Fruits and veggies
People tend to consume more of fruits and vegetables as adults than they did as kids, says a new report.
People tend to consume more of fruits and vegetables as adults than they did as kids, a study has revealed.
The study conducted by nutritionists at the University of Newcastle, has found that contrary to the popular opinion, adults eat around twice the amount of fruit and vegetables and less fat and sugar than they did as children.
The research team led by Amelia Lake has also revealed that what people eat is strongly influenced by parents, partners and children along with their amount of free time and work patterns. These factors can exert either a positive or a negative effect.
Researchers found that men mostly feel that their partners have a positive influence on their diet, while women usually find their partners' influence negative.
A third of participants in the study held their busy lifestyle responsible for not being able to prepare 'healthy meals', often because they believed fruit and vegetables needed time for preparation and cooking.

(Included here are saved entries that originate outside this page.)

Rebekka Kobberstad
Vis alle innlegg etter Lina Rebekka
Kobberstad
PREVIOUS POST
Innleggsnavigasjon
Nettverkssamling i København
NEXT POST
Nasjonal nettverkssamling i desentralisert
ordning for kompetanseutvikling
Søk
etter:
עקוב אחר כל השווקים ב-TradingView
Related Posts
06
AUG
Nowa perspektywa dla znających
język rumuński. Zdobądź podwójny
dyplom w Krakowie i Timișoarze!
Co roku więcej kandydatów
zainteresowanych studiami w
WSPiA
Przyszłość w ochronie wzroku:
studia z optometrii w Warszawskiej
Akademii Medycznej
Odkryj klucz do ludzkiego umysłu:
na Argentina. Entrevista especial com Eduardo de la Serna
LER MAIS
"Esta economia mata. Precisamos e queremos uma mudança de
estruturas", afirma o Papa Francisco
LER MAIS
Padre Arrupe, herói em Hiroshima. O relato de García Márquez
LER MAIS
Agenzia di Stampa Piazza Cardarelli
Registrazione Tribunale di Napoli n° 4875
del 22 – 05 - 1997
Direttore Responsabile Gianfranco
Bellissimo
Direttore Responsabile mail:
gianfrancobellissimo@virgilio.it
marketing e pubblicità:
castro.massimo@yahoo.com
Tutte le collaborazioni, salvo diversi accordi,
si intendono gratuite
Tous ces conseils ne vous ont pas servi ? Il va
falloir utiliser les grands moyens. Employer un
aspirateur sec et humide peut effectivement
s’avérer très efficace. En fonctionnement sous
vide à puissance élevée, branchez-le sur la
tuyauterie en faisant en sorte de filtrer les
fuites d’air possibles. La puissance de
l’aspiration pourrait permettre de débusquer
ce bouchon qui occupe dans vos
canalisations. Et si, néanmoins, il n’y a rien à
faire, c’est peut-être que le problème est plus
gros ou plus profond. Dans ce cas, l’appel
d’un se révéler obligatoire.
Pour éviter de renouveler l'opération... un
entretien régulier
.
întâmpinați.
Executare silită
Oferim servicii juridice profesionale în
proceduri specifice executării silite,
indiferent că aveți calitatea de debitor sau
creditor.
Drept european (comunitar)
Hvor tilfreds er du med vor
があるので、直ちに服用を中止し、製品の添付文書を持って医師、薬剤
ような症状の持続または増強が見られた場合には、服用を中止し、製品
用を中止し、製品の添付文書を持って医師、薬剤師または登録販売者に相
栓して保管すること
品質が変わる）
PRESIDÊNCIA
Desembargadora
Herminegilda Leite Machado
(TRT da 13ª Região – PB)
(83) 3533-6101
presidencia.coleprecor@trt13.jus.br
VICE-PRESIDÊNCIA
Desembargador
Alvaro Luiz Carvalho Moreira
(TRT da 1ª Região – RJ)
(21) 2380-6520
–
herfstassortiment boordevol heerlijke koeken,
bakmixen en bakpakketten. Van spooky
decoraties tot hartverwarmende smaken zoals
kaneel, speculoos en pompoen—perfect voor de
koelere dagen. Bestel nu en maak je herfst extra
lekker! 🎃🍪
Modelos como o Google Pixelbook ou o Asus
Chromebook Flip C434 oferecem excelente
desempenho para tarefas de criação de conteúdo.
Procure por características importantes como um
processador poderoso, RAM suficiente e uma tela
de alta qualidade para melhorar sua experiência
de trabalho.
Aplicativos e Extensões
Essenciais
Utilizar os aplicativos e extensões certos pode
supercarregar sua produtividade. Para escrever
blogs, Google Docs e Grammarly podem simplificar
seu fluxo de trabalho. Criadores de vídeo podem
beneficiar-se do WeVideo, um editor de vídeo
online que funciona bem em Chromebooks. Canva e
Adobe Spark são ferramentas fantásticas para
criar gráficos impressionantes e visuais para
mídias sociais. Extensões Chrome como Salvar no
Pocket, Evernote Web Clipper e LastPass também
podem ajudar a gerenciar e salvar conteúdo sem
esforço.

According to Lake, these findings suggest that although general healthy eating messages are getting through to most people, they also needed to be more carefully targeted to reach individuals who believe their lifestyle still prevents them from eating well.
"These results suggest that the diet is really up to the individual and their personality, and that general health messages are not necessarily enough when a variety of factors are working to prevent people from eating healthily," she said.
"A lot depends on people's individual coping mechanisms and attitude to life. A lack of time is not necessarily the reason for people not attempting to eat healthily. Some working adults are inspired to make a healthy meal in the evenings, while somebody with the same amount of time on their hands would feel under pressure and be inclined to send out for a takeaway," she added.